Все время мучает лишь одна дума: как ты живешь? Вернулся из Ленинграда Чирок чернее тучи. Рассказывал, умирают люди от голода прямо на улицах, хоронят их ежедневно тысячами. Самый короткий путь в Ленинграде теперь до братской могилы. Сто двадцать пять граммов хлеба, да только по детским карточкам изредка сто граммов сушеных яблок или картофельной муки. Как же ты живешь, моя слабенькая речушка! Чем же помочь вам, родные мои ленинградцы! Где предел вражеской подлости и изуверству! Если б скомандовали сейчас в атаку, зубами рвал бы проклятых фашистов!
Утром хватились Чирка, — а его и след простыл. Лишь следующей ночью все прояснилось. Капитан одного буксира передал нашему мичману записку. «Простите, товарищ мичман родной, простите, братья: подаюсь на плацдарм. Сами знаете, умерли в Ленинграде от голода мама, сестренка и бабушка. Душу жжет! Одно могу обещать: вражина, которая мне повстречается, проклянет день, когда народилась».

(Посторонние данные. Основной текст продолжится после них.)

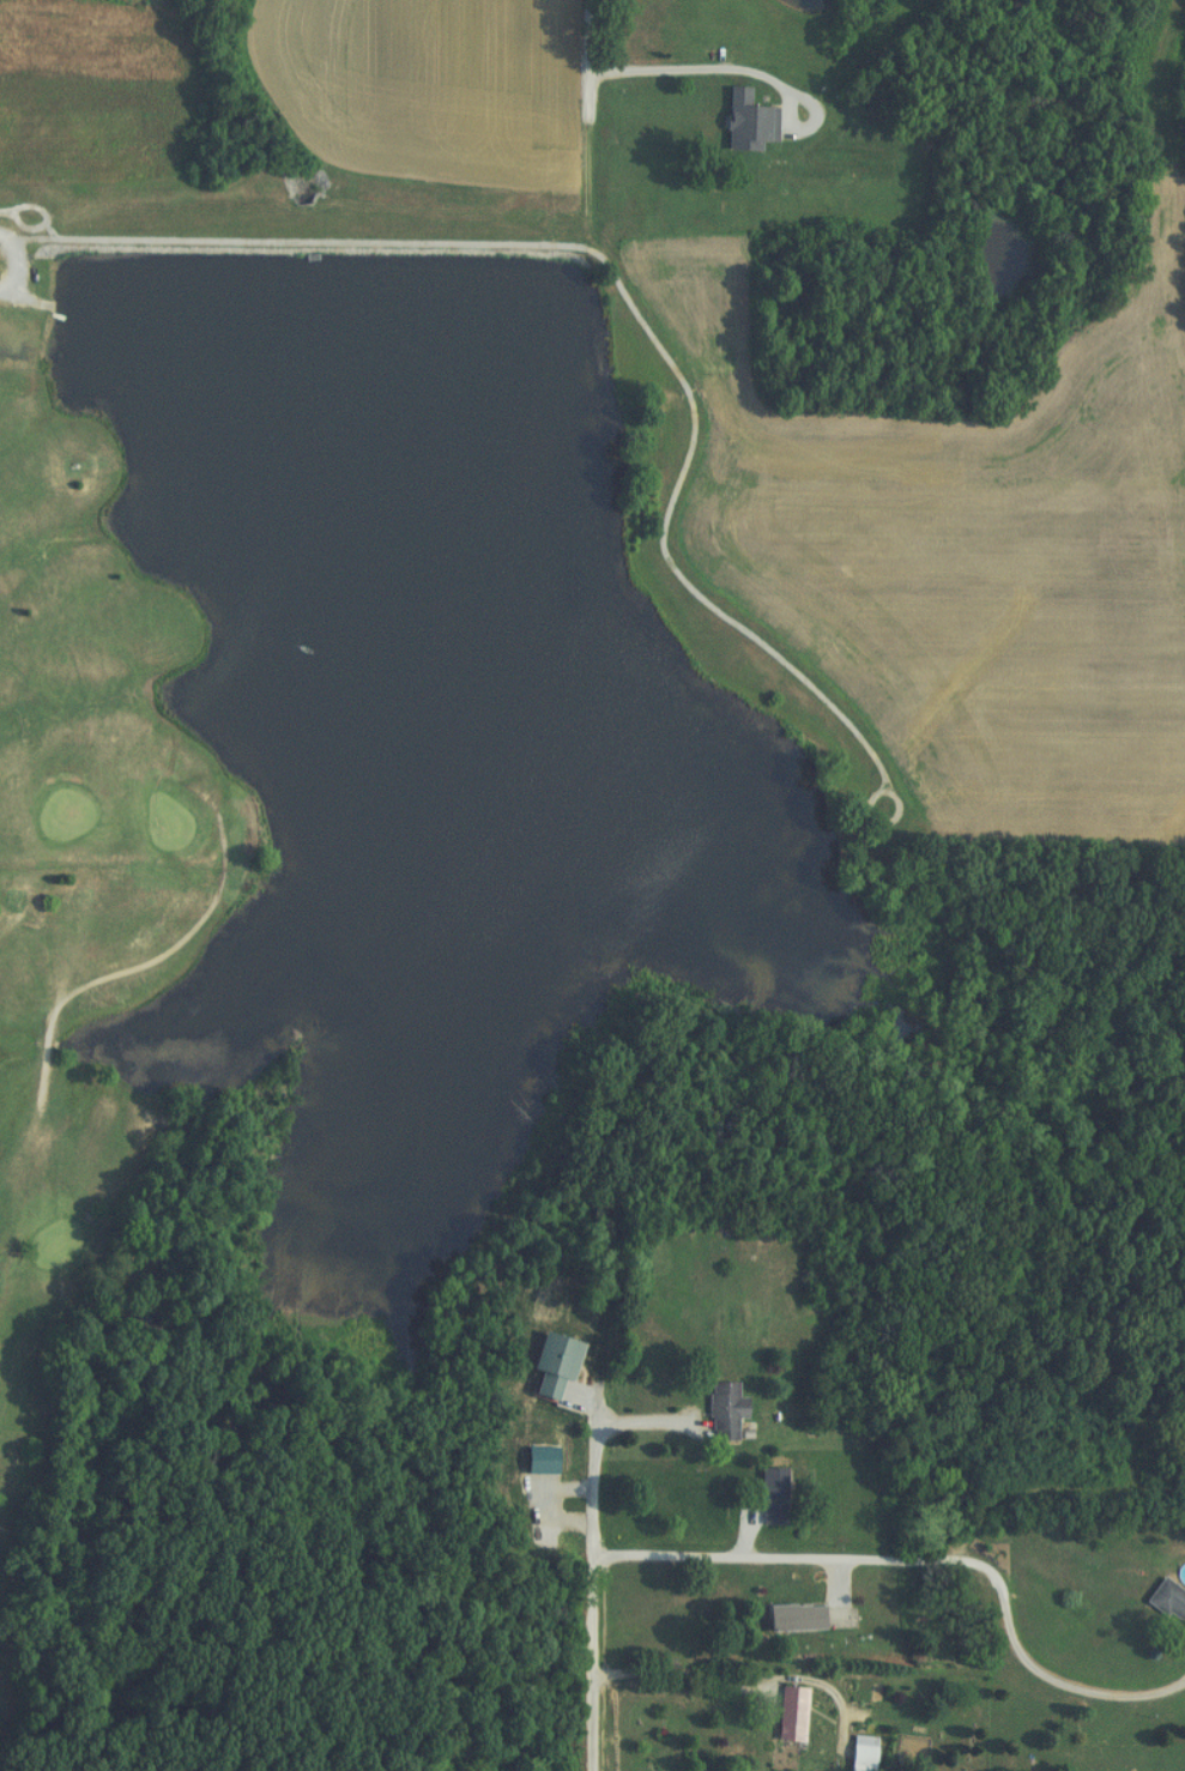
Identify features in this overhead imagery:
road: (591, 72)
road: (725, 77)
building: (747, 119)
road: (14, 254)
road: (13, 288)
building: (548, 1363)
building: (719, 1410)
building: (765, 1496)
road: (587, 1549)
road: (902, 1558)
building: (1166, 1603)
building: (789, 1617)
road: (694, 1673)
road: (1037, 1673)
building: (785, 1713)
building: (856, 1753)

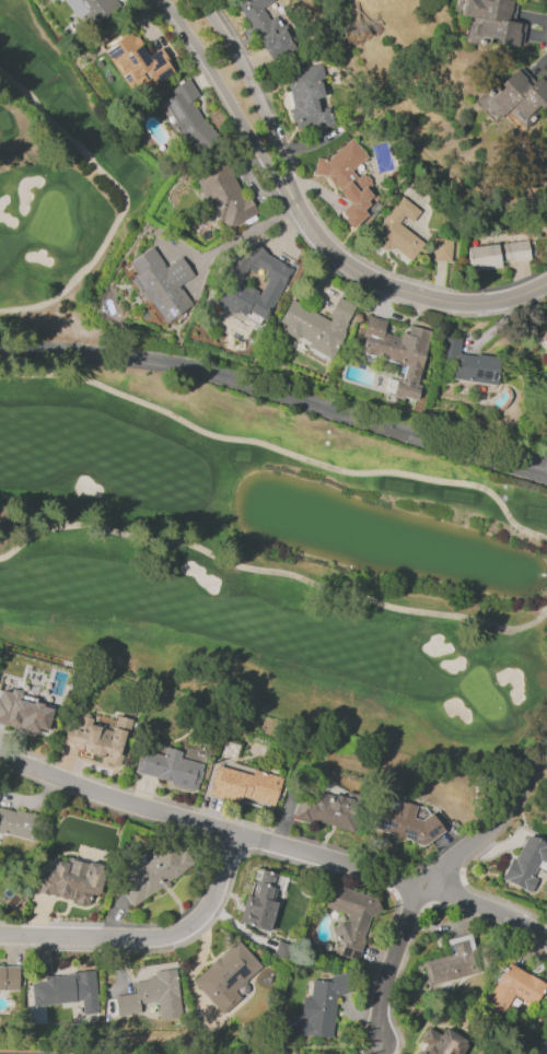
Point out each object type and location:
building: (91, 8)
building: (258, 15)
building: (492, 22)
building: (275, 44)
building: (137, 62)
building: (515, 96)
road: (258, 97)
building: (308, 97)
road: (229, 100)
building: (189, 118)
building: (346, 180)
building: (224, 194)
road: (125, 201)
building: (397, 231)
road: (243, 233)
building: (441, 250)
building: (497, 254)
building: (161, 285)
building: (272, 288)
road: (405, 292)
building: (316, 326)
building: (546, 327)
building: (544, 337)
building: (396, 352)
building: (546, 352)
building: (469, 363)
road: (277, 395)
road: (278, 452)
park: (232, 492)
road: (271, 574)
building: (31, 702)
building: (101, 738)
building: (169, 768)
building: (247, 785)
building: (0, 788)
building: (327, 810)
building: (403, 822)
building: (18, 824)
road: (274, 844)
building: (526, 864)
building: (154, 875)
road: (430, 879)
building: (72, 881)
building: (276, 911)
building: (351, 917)
road: (149, 939)
building: (453, 961)
building: (225, 976)
building: (9, 978)
building: (514, 989)
building: (68, 991)
building: (160, 993)
building: (321, 1006)
building: (442, 1042)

Андрей долго думал, как поступить. Потом собрал всех нас и сказал:
— Как командир; я должен отдать матроса Чирка под суд. Как коммунист — понимаю его поступок и не имею права обидеть формальной суровостью. Однако во время погрузки отныне буду выставлять часовых.
Положение у Андрея сложное: каждый из нас втихомолку бредит плацдармом. Теперь, после случая с Чирком, хлопцы подолгу о чем-то шепчутся.
— Хоть ты уж не подводи меня, — сказал мне сегодня Андреи и глухо закашлялся. С легкими у него, по-моему, очень плохо.
Не выходят из головы мысли о тебе и о Ленинграде, Чирок рассказывал, едят кору от деревьев. Принес он кусочек хлеба из города: тяжелый, как гвозди. Говорят, выпекают его из хлопкового жмыха… Как же мне уберечь тебя, моя девочка? Какую муку взвалить на себя, чтобы облегчить муки любимых? Готов на все.
Не писала тебе, родной мой, целую вечность. У меня, мальчишка, беда. Пела как-то в госпитале и вдруг сорвалась. Попробовала снова взять ноту — и опять не смогла. Села тогда и разревелась. Раненые всполошились, вызвали врача. Тот посмотрел, покачал головой, «Вам петь нельзя, — произнес приговор. — Вы слишком слабы». Случилось то, чего я давно опасалась, но в чем боялась признаться далее себе.
Проревела несколько дней подряд… Временами мне кажется, что это плата за мое запоздавшее счастье, за то, что не послушалась доводов рассудка. Неужели это правда? Неужели девчонка, замерзавшая в подворотне, не имеет права на то, чтобы ее отогрели? Скажи, что это не так, мой ласковый, что любишь по-прежнему и будешь любить, что бы со мной ни случилось!